§ **Exercise description**
Swap "octobre" for "novembre" in the items between the lines holding "Albanie, la muse des Balkans" and "述在许多方面是容易暴露它的弱点的，因为它的", inclusive, keeping everything else unchanged. Return only those lines and leave the pictures out.

Saved data entries:
--*--

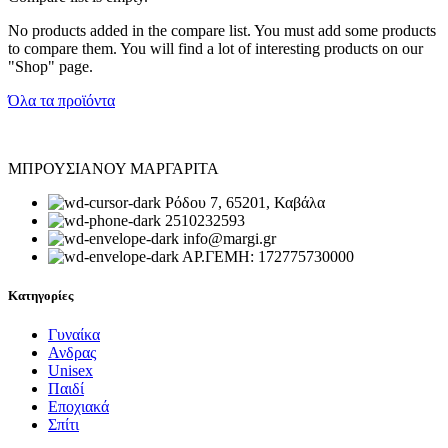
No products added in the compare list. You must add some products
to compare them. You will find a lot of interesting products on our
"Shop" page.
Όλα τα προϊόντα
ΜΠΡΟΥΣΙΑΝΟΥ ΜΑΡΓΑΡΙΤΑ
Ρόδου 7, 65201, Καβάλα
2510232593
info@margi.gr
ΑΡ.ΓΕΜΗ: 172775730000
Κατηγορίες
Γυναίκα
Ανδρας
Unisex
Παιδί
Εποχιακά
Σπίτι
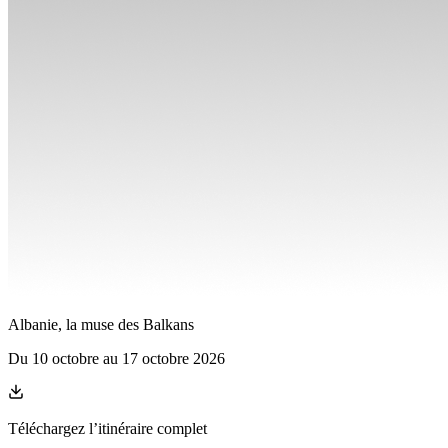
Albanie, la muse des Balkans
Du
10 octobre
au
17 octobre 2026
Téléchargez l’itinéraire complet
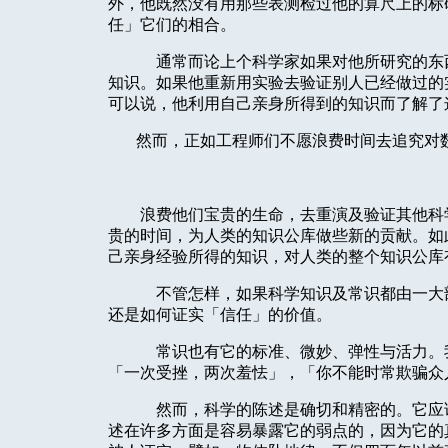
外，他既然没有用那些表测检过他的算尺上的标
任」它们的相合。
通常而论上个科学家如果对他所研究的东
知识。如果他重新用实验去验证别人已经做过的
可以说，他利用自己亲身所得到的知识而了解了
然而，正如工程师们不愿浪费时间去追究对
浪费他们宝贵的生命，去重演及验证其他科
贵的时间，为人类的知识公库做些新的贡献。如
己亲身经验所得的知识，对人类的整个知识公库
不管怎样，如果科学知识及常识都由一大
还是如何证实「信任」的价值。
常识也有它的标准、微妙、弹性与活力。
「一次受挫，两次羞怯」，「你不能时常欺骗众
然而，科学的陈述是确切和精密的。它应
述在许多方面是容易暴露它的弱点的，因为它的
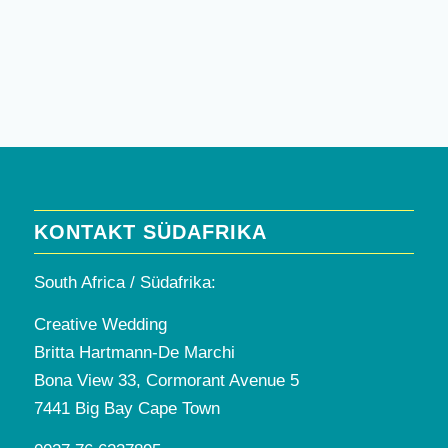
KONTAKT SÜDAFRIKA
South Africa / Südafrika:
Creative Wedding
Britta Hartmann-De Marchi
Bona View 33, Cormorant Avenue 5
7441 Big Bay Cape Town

--*--

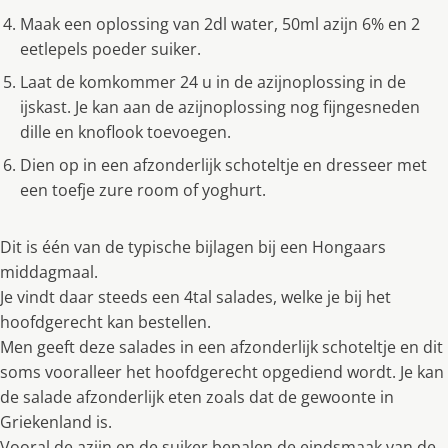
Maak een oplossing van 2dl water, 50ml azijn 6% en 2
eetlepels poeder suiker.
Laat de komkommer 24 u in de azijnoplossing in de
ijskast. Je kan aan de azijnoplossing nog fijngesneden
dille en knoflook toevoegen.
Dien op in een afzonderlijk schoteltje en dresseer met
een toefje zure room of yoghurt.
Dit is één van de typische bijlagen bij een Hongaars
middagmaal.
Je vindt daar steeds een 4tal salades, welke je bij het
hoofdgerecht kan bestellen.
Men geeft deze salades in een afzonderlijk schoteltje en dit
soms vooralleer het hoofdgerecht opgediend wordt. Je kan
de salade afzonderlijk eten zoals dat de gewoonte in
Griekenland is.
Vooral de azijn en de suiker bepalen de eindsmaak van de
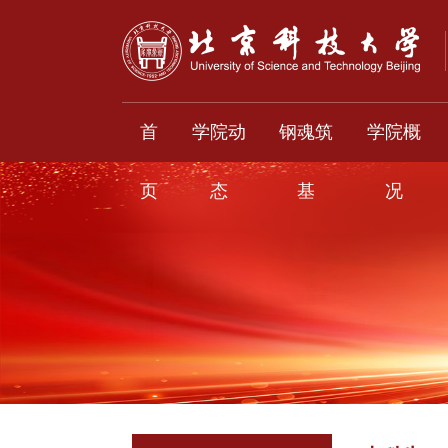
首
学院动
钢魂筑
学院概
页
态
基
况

--*--

§ **Solution for this exercise**
Albanie, la muse des Balkans
Du
10 novembre
au
17 novembre 2026
Téléchargez l’itinéraire complet
外，他既然没有用那些表测检过他的算尺上的标
任」它们的相合。
通常而论上个科学家如果对他所研究的东
知识。如果他重新用实验去验证别人已经做过的
可以说，他利用自己亲身所得到的知识而了解了
然而，正如工程师们不愿浪费时间去追究对
浪费他们宝贵的生命，去重演及验证其他科
贵的时间，为人类的知识公库做些新的贡献。如
己亲身经验所得的知识，对人类的整个知识公库
不管怎样，如果科学知识及常识都由一大
还是如何证实「信任」的价值。
常识也有它的标准、微妙、弹性与活力。
「一次受挫，两次羞怯」，「你不能时常欺骗众
然而，科学的陈述是确切和精密的。它应
述在许多方面是容易暴露它的弱点的，因为它的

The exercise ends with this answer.